# Solved: Manually mapped drives disappearing



## TechGuru86 (Dec 15, 2012)

I have the drives in my "new domain" mapped via group policy, they all work fine for "New Domain" users.

However I manually map some users in my "new domain" to shares on an "old domain", After a period of time these manual mappings disappear. The drives that are mapped via GPO are still intact.

The users from the "old domain" who map to these same drives that are disappearing from users in the "new domain", have no problems with the same drives. They map via logon script.

I am going to try and take off autodisconnect from the server, but i believe there might be something else to this...

There is a full trust between "new domain" and "old domain".

Server 2008 R2
Win7 desktops

Any help would be greatly appreciated.


----------



## vixal (Apr 15, 2013)

> Provided information

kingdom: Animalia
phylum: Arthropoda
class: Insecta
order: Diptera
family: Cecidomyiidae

==

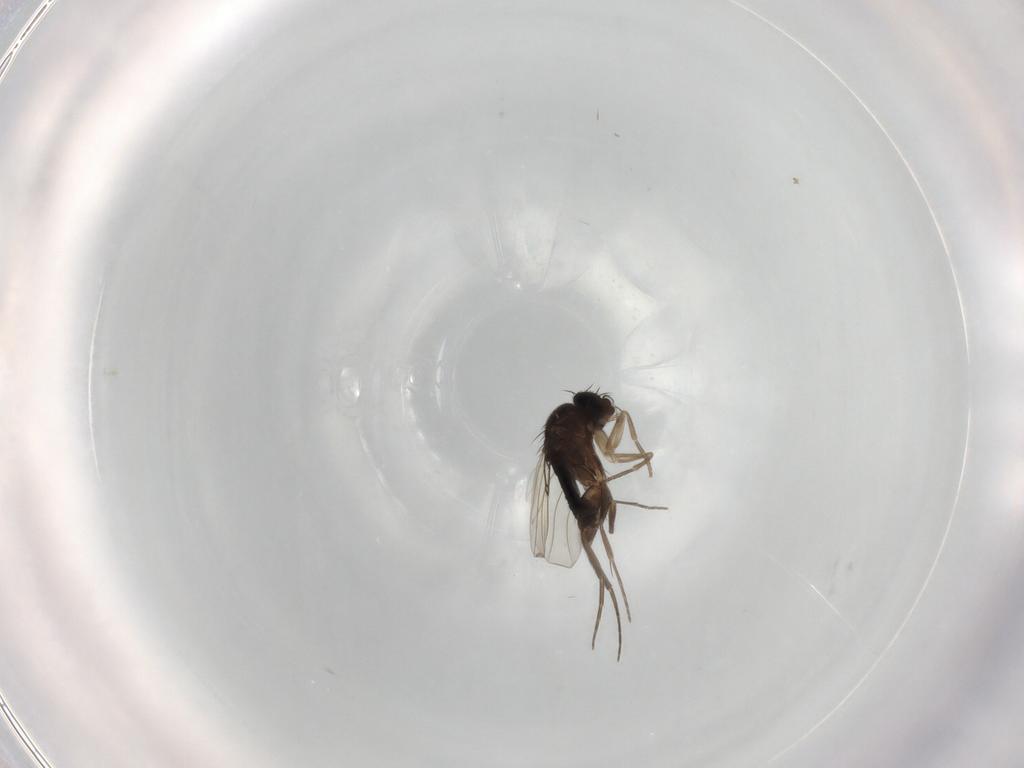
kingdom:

> Tasks to carry out
A. Reproduce the passage from the forum thread on disappearing mapped drives, from "The users from" up to and including "via logon script.".
B. In the forum thread on disappearing mapped drives, how do the users from the "old domain" map the drives?
C. Pick up the forum thread on disappearing mapped drives where it stops, and write the next part.

> Answers provided
A.
The users from the "old domain" who map to these same drives that are disappearing from users in the "new domain", have no problems with the same drives. They map via logon script.

B. They map the drives via a logon script.

C.
Try and map them using the "/persistent :yes" switch as the mappings that is done without that normally vanish after a reboot or 2, you can also perhaps do it with a local logon script that run when user logs
onto the machine placing the shortcut in the local "startup" you may need to tinker a little to use a specific logon if it is in another domain but should do the trick. The latter a workaround method should the persistent switch not maintain the details.

I suggest the logon delete the manually connected drive and then re-connect with logon details


----------



## pctechguru (May 6, 2012)

Or you could use a startup script.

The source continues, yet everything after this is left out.